ケイトちゃんとリュウちゃんの魔力適性はまだ確認していないが、今は焦らない方がいいと思っている。
「「「「きゃー!」」」」」
「ウォンウォン!」
そして、いつの間にかちびっ子達とシルバによる追いかけっこが始まった。
スラちゃん達もしっかりと見守っているし、本当に楽しそうで何よりだ。
「クリスちゃんは、実家で衣装合わせとかをしているのよね」
「仮縫いができたそうで、色々と手直しをするそうです。今日一日かかると言っていました」
「結婚式は、特に女性にとって一大イベントなのよ。男性はモーニングでいいけど、女性はお色直しの事も考えないといけないわ」
フリージアお祖母様も、クリスが一日不在なのはどうしようもないと言っていた。
クリスの母親であるケーラさんがとにかく張り切っていて、あーだこーだ色々な事を考えていた。
僕も下手に手出しできないので、クリスに同行するのは遠慮した。
クリスはかなり恨めしい表情で僕の事を見ていたけど、僕の代わりに世話上手なアクアちゃんがついていったからきっと大丈夫。
これも、無事に結婚式を迎える為なのだから頑張って欲しい。
そのケーラさんも、ちびっ子達の事をかなり気にしてくれた。
もう少ししたら、ダイナー男爵家に遊びに来てと言っていた。
「あのね、ミュウお姉ちゃんのお家には、大きな猫ちゃんとカッコいい猫ちゃんがいるんだよ!」
「ウォン!」
「「「そーなんだ!」」」
ルートちゃんが言っている猫ちゃんは、キングレオとフォレストタイガーの事ですね。
みんなルートちゃんととても仲良しだけど、仮に野生のキングレオとフォレストタイガーに出会ったら絶望するレベルですよ。

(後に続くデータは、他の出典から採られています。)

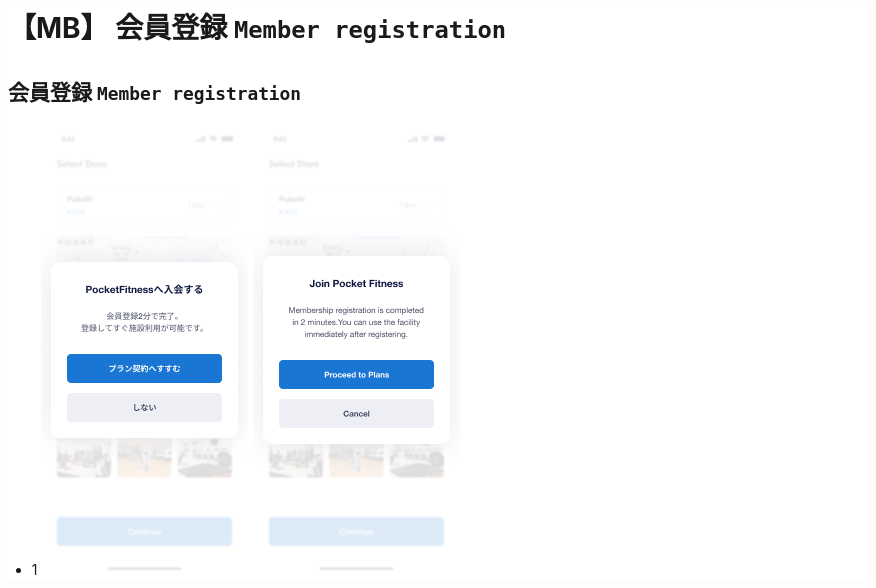 # 【MB】 **会員登録**  `Member registration`  

## **会員登録**  `Member registration`

- 1 [![nf](image\jp\mb\101member\member.png)]() [![nf](image\en\mb\101member\member.png)]()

とはいえ、あのキングレオとフォレストタイガーは子どもにはとても優しい。
奉仕活動の際に会うと思うが、多分問題無いだろう。
こうして、僕とフリージアお祖母様は楽しそうに遊ぶちびっ子達に目を細めていたのだった。
「いーなー、私がとっても大変な時にみんなと遊んでいたなんてー」
夕方になりクリスが実家から戻ってきたが、予想以上にヘロヘロではなかった。
フィッティング自体はそんなに時間はかからなかったらしいが、ケーラさんから結婚生活についてあれこれ言われた方が大変だったらしい。
「まあ、お母様もみんなの事は気にしていたわよ。でも、この分なら大丈夫ね」
もりもりと夕食の肉を食べながら、クリスは仲良く話す三人を見ていた。
王家のちびっ子達も会いたがっていたし、これからもどんどんとお友達が増えていくはずだと思ったのだった。